* What you should do
Begin at the line with "hfov_deg: 55.3" and set down each line exactly until the listing ends. Images stay out.

+++ Input data

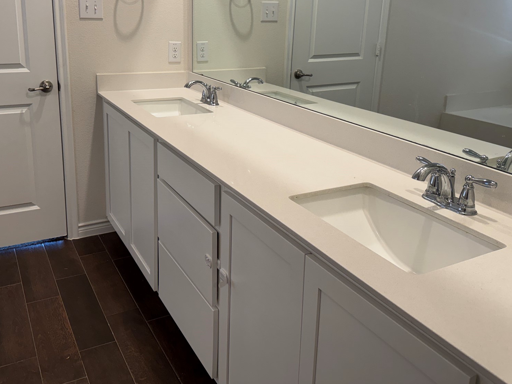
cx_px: 239
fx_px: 488
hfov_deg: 55.3
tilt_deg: -14.6
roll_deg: -1.8
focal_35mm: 33
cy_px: 121
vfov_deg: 42.3
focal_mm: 6.76
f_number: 1.78
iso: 125
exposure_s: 1/120
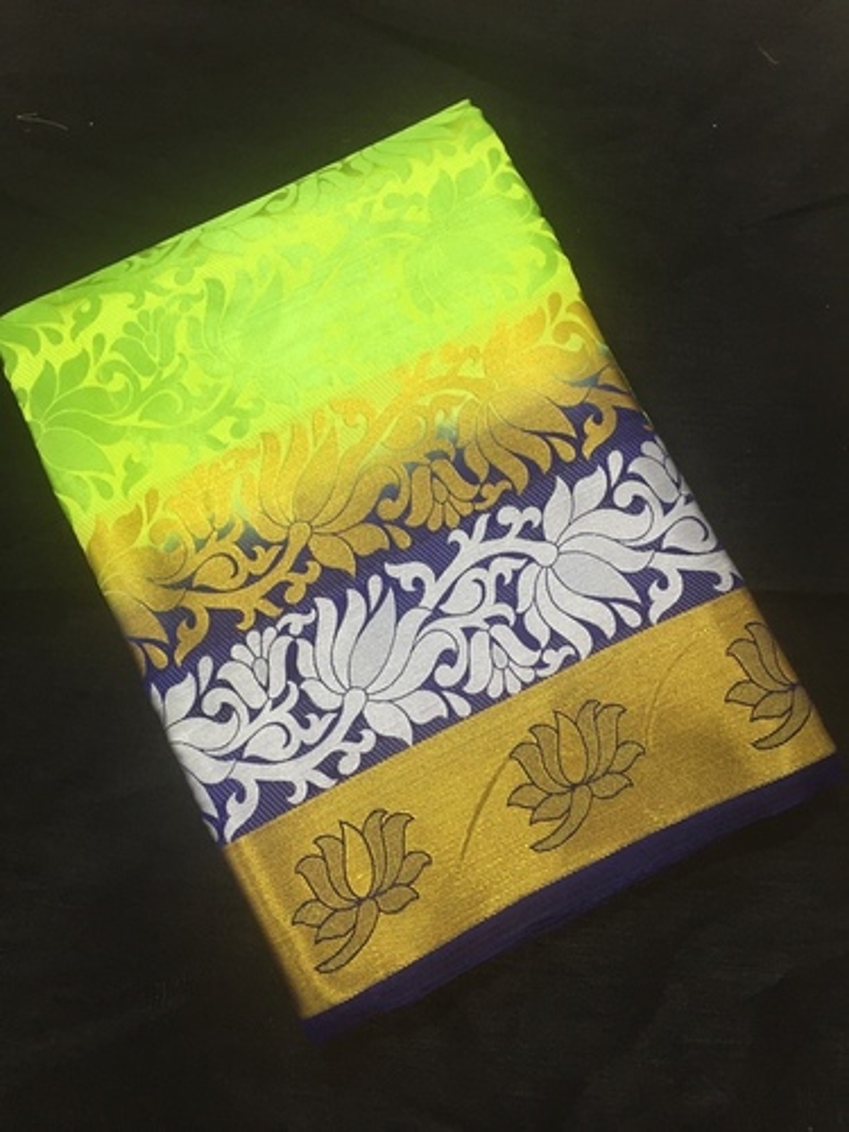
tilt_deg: -81.8
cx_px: 424
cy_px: 566
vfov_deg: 61.7
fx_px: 948
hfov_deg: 48.2
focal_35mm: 29
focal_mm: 4.15
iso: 125
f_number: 2.2
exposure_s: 1/33
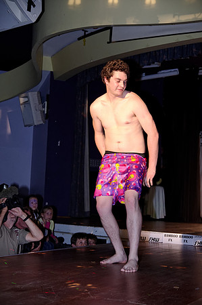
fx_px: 540
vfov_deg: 31.5
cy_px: 152
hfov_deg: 21.2
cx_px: 101
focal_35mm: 64
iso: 800
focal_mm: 42.5
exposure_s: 1/160
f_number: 2.8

++++++

* Written answer
hfov_deg: 55.3
tilt_deg: -14.6
roll_deg: -1.8
focal_35mm: 33
cy_px: 121
vfov_deg: 42.3
focal_mm: 6.76
f_number: 1.78
iso: 125
exposure_s: 1/120
tilt_deg: -81.8
cx_px: 424
cy_px: 566
vfov_deg: 61.7
fx_px: 948
hfov_deg: 48.2
focal_35mm: 29
focal_mm: 4.15
iso: 125
f_number: 2.2
exposure_s: 1/33
fx_px: 540
vfov_deg: 31.5
cy_px: 152
hfov_deg: 21.2
cx_px: 101
focal_35mm: 64
iso: 800
focal_mm: 42.5
exposure_s: 1/160
f_number: 2.8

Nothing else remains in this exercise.